Policy experts testified at a Chicago City Council hearing Wednesday on overhauling police accountability and oversight, saying "legitimacy" must be regained in whatever new police reform structure the city decides to implement.
As Chicago aldermen weigh proposals to overhaul police accountability and oversight in the wake of the Laquan McDonald shooting, policy experts who testified at City Hall Wednesday stressed that the new accountability system must have "legitimacy."
"For most communities in Chicago, especially communities of color, legitimacy is gone," Tracy Siska, executive director of the Chicago Justice Project, said at the Chicago City Council's thinly attended subject matter hearing on police reform.
"The common theme here is to find a way to recreate the accountability structure in such a way that it will start to offer and rebuild that legitimacy, police accountability and transparency," he said.
Wednesday's subject matter hearing was convened in addition to the series of police reform town hall meetings being held in communities across Chicago this month to gather public testimony.
The hearings come as Chicago Mayor Rahm Emanuel looks to replace the Independent Police Review Authority (IPRA), which investigates police-involved shootings, with a new civilian investigative agency and create a new Public Safety Auditor.
A mayor-backed police reform ordinance is expected to be introduced next month.
"There are a number of proposals and we're taking testimony both from the community and experts to better evaluate what to put together as part of the legislation," Ald. Ricardo Munoz (22nd), chair of the City Council's Police Accountability Subcommittee, said after the hearing.
For their part, aldermen have thus far introduced three police reform ordinances.
One proposal from Ald. Leslie Hairston (5th) would replace IPRA with a new Independent Citizen Police Monitor tasked with investigating allegations of police misconduct.
The so-called FAIR Cops ordinance, introduced by Ald. Jason Ervin (28th) and backed by the Community Renewal Society, is also pending in the City Council. Under the proposal, a deputy inspector general of police oversight would be established within the city Inspector General's Office to investigate police brutality claims.
The third plan is from Ald. Carlos Ramirez-Rosa (35th) and the Chicago Alliance Against Racist and Political Repression. It would create an elected Civilian Police Accountability Council (CPAC) in the city. The civilian-led agency would investigate and prosecute claims of Chicago police crimes.
CPAC supporters have showed up in force at police accountability protests and hearings in the city.
"The time has come when mayoral appointments are a thing of the past in the city of Chicago when it comes to police oversight," CPAC proponent Mike Siviwe Elliott said at today's hearing. "Without community control of the police, nothing legitimate can hold the police accountable."
Speaking generally about police accountability policies, Siska said research suggests that "civilian review has significant issues."

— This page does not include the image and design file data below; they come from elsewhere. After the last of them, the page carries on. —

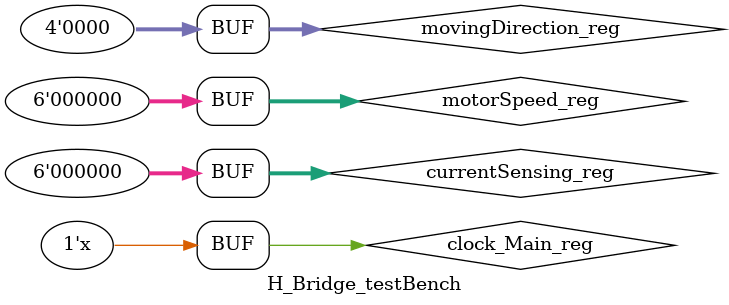
<source format=v>
`timescale 10ns / 1ps

//`define INTERTIAL_STOP    4'b0000
//`define HARD_STOP         4'b1111
//`define FORWARD           4'b0110
//`define REVERSE           4'b1001
//`define TURN_RIGHT        4'b0101
//`define TURN_LEFT         4'b1010

module H_Bridge_testBench(
    );
    reg clock_Main_reg; 
    reg [3:0]movingDirection_reg;  
    reg [5:0]motorSpeed_reg, currentSensing_reg;        
    wire enA_wire, enB_wire, in1_wire, in2_wire, in3_wire, in4_wire;
    //.debugCountedUpTo,
    //wire debugcustom20KHzClock_wire;
    //wire [27:0] countedUpTo_wire;
    //wire [27:0] debugCustomClkCounter_wire;
    //wire [27:0] debugCounterTread1_wire;
    //wire [27:0] debugCounterTread2_wire;
    
    parameter INTERTIAL_STOP  =   4'b0000;
    parameter HARD_STOP    =      4'b1111;
    parameter FORWARD =           4'b0110;
    parameter REVERSE   =         4'b1001;
    parameter TURN_RIGHT  =       4'b0101;
    parameter TURN_LEFT    =      4'b1010;
        
    // [2:0] motorSpeed == first rover tread
        // [5:3] motorSpeed == second rover tread
    
    H_Bridge_v2 H1(
    .clock(clock_Main_reg),
    .movingDirection(movingDirection_reg),
    .motorSpeed(motorSpeed_reg),
    .currentSensing(currentSensing_reg),
    .enA(enA_wire), 
    .enB(enB_wire),
    .in1(in1_wire),
    .in2(in2_wire),
    .in3(in3_wire),
    .in4(in4_wire)
//    .debugCounterTread1(debugCounterTread1_wire),
//    .debugCounterTread2(debugCounterTread2_wire),
//    .debugCustomClkCounter(debugCustomClkCounter_wire),
//    .debugcustom20KHzClock(debugcustom20KHzClock_wire)
    );
    
    initial
    begin
        clock_Main_reg <= 0;
        //debugcustom20KHzClock <=0;
       // [3:0]
        movingDirection_reg <= INTERTIAL_STOP;
        motorSpeed_reg[2:0] <= 3'b000;
        motorSpeed_reg[5:3] <= 3'b000; 
        currentSensing_reg <= 0;
        //{enA_wire, enB_wire, in1_wire, in2_wire, in3_wire, in4_wire} = 6'b000000;
        #10
        
        movingDirection_reg <= FORWARD;
        motorSpeed_reg[2:0] <= 3'b111;
        motorSpeed_reg[5:3] <= 3'b111; 
        currentSensing_reg <= 0;
        #500000
        
        movingDirection_reg <= REVERSE;
        motorSpeed_reg[2:0] <= 3'b110;
        motorSpeed_reg[5:3] <= 3'b110; 
        currentSensing_reg <= 0;
        #500000
        
        movingDirection_reg <= TURN_RIGHT;
        motorSpeed_reg[2:0] <= 3'b101;
        motorSpeed_reg[5:3] <= 3'b101; 
        currentSensing_reg <= 0;
        #500000
        
        movingDirection_reg <= TURN_LEFT;
        motorSpeed_reg[2:0] <= 3'b100;
        motorSpeed_reg[5:3] <= 3'b100; 
        currentSensing_reg <= 0;  
        #500000
        
        movingDirection_reg <= TURN_LEFT;
        motorSpeed_reg[2:0] <= 3'b111;
        motorSpeed_reg[5:3] <= 3'b111; 
        currentSensing_reg <= 1;
        #500000
        
        movingDirection_reg <= FORWARD;
        motorSpeed_reg[2:0] <= 3'b011;
        motorSpeed_reg[5:3] <= 3'b011; 
        currentSensing_reg <= 0;
        #500000
        
        movingDirection_reg <= FORWARD;
        motorSpeed_reg[2:0] <= 3'b110;
        motorSpeed_reg[5:3] <= 3'b110; 
        currentSensing_reg <= 0;
        #500000
        
        movingDirection_reg <= FORWARD;
        motorSpeed_reg[2:0] <= 3'b111;
        motorSpeed_reg[5:3] <= 3'b111; 
        currentSensing_reg <= 0;
        #500000
        
        movingDirection_reg <= INTERTIAL_STOP;
        motorSpeed_reg[2:0] <= 3'b000;
        motorSpeed_reg[5:3] <= 3'b000; 
        currentSensing_reg <= 0;
    end

    
    always
        #1 clock_Main_reg = ~clock_Main_reg;
        
endmodule

</source>
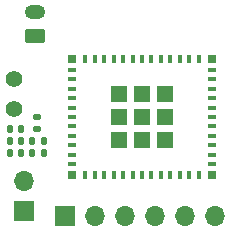
<source format=gbr>
%TF.GenerationSoftware,KiCad,Pcbnew,(6.0.0)*%
%TF.CreationDate,2022-03-25T10:48:22+03:00*%
%TF.ProjectId,Ringturnpage,52696e67-7475-4726-9e70-6167652e6b69,rev?*%
%TF.SameCoordinates,Original*%
%TF.FileFunction,Soldermask,Top*%
%TF.FilePolarity,Negative*%
%FSLAX46Y46*%
G04 Gerber Fmt 4.6, Leading zero omitted, Abs format (unit mm)*
G04 Created by KiCad (PCBNEW (6.0.0)) date 2022-03-25 10:48:22*
%MOMM*%
%LPD*%
G01*
G04 APERTURE LIST*
G04 Aperture macros list*
%AMRoundRect*
0 Rectangle with rounded corners*
0 $1 Rounding radius*
0 $2 $3 $4 $5 $6 $7 $8 $9 X,Y pos of 4 corners*
0 Add a 4 corners polygon primitive as box body*
4,1,4,$2,$3,$4,$5,$6,$7,$8,$9,$2,$3,0*
0 Add four circle primitives for the rounded corners*
1,1,$1+$1,$2,$3*
1,1,$1+$1,$4,$5*
1,1,$1+$1,$6,$7*
1,1,$1+$1,$8,$9*
0 Add four rect primitives between the rounded corners*
20,1,$1+$1,$2,$3,$4,$5,0*
20,1,$1+$1,$4,$5,$6,$7,0*
20,1,$1+$1,$6,$7,$8,$9,0*
20,1,$1+$1,$8,$9,$2,$3,0*%
G04 Aperture macros list end*
%ADD10RoundRect,0.135000X0.135000X0.185000X-0.135000X0.185000X-0.135000X-0.185000X0.135000X-0.185000X0*%
%ADD11RoundRect,0.147500X-0.147500X-0.172500X0.147500X-0.172500X0.147500X0.172500X-0.147500X0.172500X0*%
%ADD12R,1.700000X1.700000*%
%ADD13O,1.700000X1.700000*%
%ADD14RoundRect,0.135000X-0.185000X0.135000X-0.185000X-0.135000X0.185000X-0.135000X0.185000X0.135000X0*%
%ADD15R,0.800000X0.400000*%
%ADD16R,0.400000X0.800000*%
%ADD17R,1.450000X1.450000*%
%ADD18R,0.700000X0.700000*%
%ADD19RoundRect,0.250000X0.625000X-0.350000X0.625000X0.350000X-0.625000X0.350000X-0.625000X-0.350000X0*%
%ADD20O,1.750000X1.200000*%
%ADD21C,1.400000*%
G04 APERTURE END LIST*
D10*
%TO.C,R9*%
X138890000Y-94110000D03*
X137870000Y-94110000D03*
%TD*%
D11*
%TO.C,D1*%
X135952500Y-92080000D03*
X136922500Y-92080000D03*
%TD*%
%TO.C,D3*%
X135955000Y-94110000D03*
X136925000Y-94110000D03*
%TD*%
D12*
%TO.C,J2*%
X140680000Y-99465000D03*
D13*
X143220000Y-99465000D03*
X145760000Y-99465000D03*
X148300000Y-99465000D03*
X150840000Y-99465000D03*
X153380000Y-99465000D03*
%TD*%
D14*
%TO.C,R7*%
X138230000Y-91050000D03*
X138230000Y-92070000D03*
%TD*%
D10*
%TO.C,R8*%
X138882500Y-93080000D03*
X137862500Y-93080000D03*
%TD*%
D11*
%TO.C,D2*%
X135947500Y-93100000D03*
X136917500Y-93100000D03*
%TD*%
D15*
%TO.C,IC1*%
X141260000Y-87050000D03*
X141260000Y-87850000D03*
X141260000Y-88650000D03*
X141260000Y-89450000D03*
X141260000Y-90250000D03*
X141260000Y-91050000D03*
X141260000Y-91850000D03*
X141260000Y-92650000D03*
X141260000Y-93450000D03*
X141260000Y-94250000D03*
X141260000Y-95050000D03*
D16*
X142360000Y-95950000D03*
X143160000Y-95950000D03*
X143960000Y-95950000D03*
X144760000Y-95950000D03*
X145560000Y-95950000D03*
X146360000Y-95950000D03*
X147160000Y-95950000D03*
X147960000Y-95950000D03*
X148760000Y-95950000D03*
X149560000Y-95950000D03*
X150360000Y-95950000D03*
X151160000Y-95950000D03*
X151960000Y-95950000D03*
D15*
X153060000Y-95050000D03*
X153060000Y-94250000D03*
X153060000Y-93450000D03*
X153060000Y-92650000D03*
X153060000Y-91850000D03*
X153060000Y-91050000D03*
X153060000Y-90250000D03*
X153060000Y-89450000D03*
X153060000Y-88650000D03*
X153060000Y-87850000D03*
X153060000Y-87050000D03*
D16*
X151960000Y-86150000D03*
X151160000Y-86150000D03*
X150360000Y-86150000D03*
X149560000Y-86150000D03*
X148760000Y-86150000D03*
X147960000Y-86150000D03*
X147160000Y-86150000D03*
X146360000Y-86150000D03*
X145560000Y-86150000D03*
X144760000Y-86150000D03*
X143960000Y-86150000D03*
X143160000Y-86150000D03*
X142360000Y-86150000D03*
D17*
X147160000Y-91050000D03*
X149135000Y-89075000D03*
X147160000Y-89075000D03*
X145185000Y-89075000D03*
X145185000Y-91050000D03*
X145185000Y-93025000D03*
X147160000Y-93025000D03*
X149135000Y-93025000D03*
X149135000Y-91050000D03*
D18*
X141210000Y-86100000D03*
X141210000Y-96000000D03*
X153110000Y-96000000D03*
X153110000Y-86100000D03*
%TD*%
D12*
%TO.C,J3*%
X137160000Y-98995000D03*
D13*
X137160000Y-96455000D03*
%TD*%
D19*
%TO.C,J4*%
X138100000Y-84160000D03*
D20*
X138100000Y-82160000D03*
%TD*%
D21*
%TO.C,J5*%
X136305000Y-90385000D03*
X136305000Y-87845000D03*
%TD*%
M02*

</source>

"Civilian review across the country has never really come out to be what communities and professionals want," he said.
That, however, "doesn't mean we shouldn't try," Siska continued. "But it means we need to make sure that we stay in front of the curve as far as creating this system. And right now the best system for delivering accountability is going toward the police auditor model."
University of Chicago Law School professor Craig Futterman, founder of the Civil Rights and Police Accountability Project, also backed the idea of creating an independent police auditor.
Another key focus of Futterman's testimony was the Independent Citizen Police Monitor.
Under the police monitor ordinance, an 11-person panel of community and government representatives would select the top official for the new police monitor's office.
Central to the plan is empowering the monitor's office to conduct rigorous investigations and providing the agency with annual funding equal to 1.5 percent of the Chicago Police Department's budget. To put that figure into context, the city appropriated $1.4 billion this year for the CPD budget and $8.5 million for IPRA.
Futterman said there is "no doubt that IPRA does need to be abolished."
"It lacks any credibility in the community," he said.
IPRA chief Sharon Fairley and her leadership team "may be the ideal folks to lead a new agency," Futterman said, "but that's something that ultimately needs to be decided by the people of Chicago."
Regardless of what system gets adopted, Futterman stressed that the city "can't operate how we've operated in years past."
"We've allowed for far too long the underlying problems and conditions -- and these are conditions of racism, these are conditions of a code of silence and a lack of accountability -- that have allowed the minority police officers to abuse the most vulnerable among us," he said. "The people of Chicago deserve better and need better, and so do the police officers."
The next subject matter hearing on police accountability and oversight is scheduled for August 24 at 10 a.m. in the Chicago City Council chambers.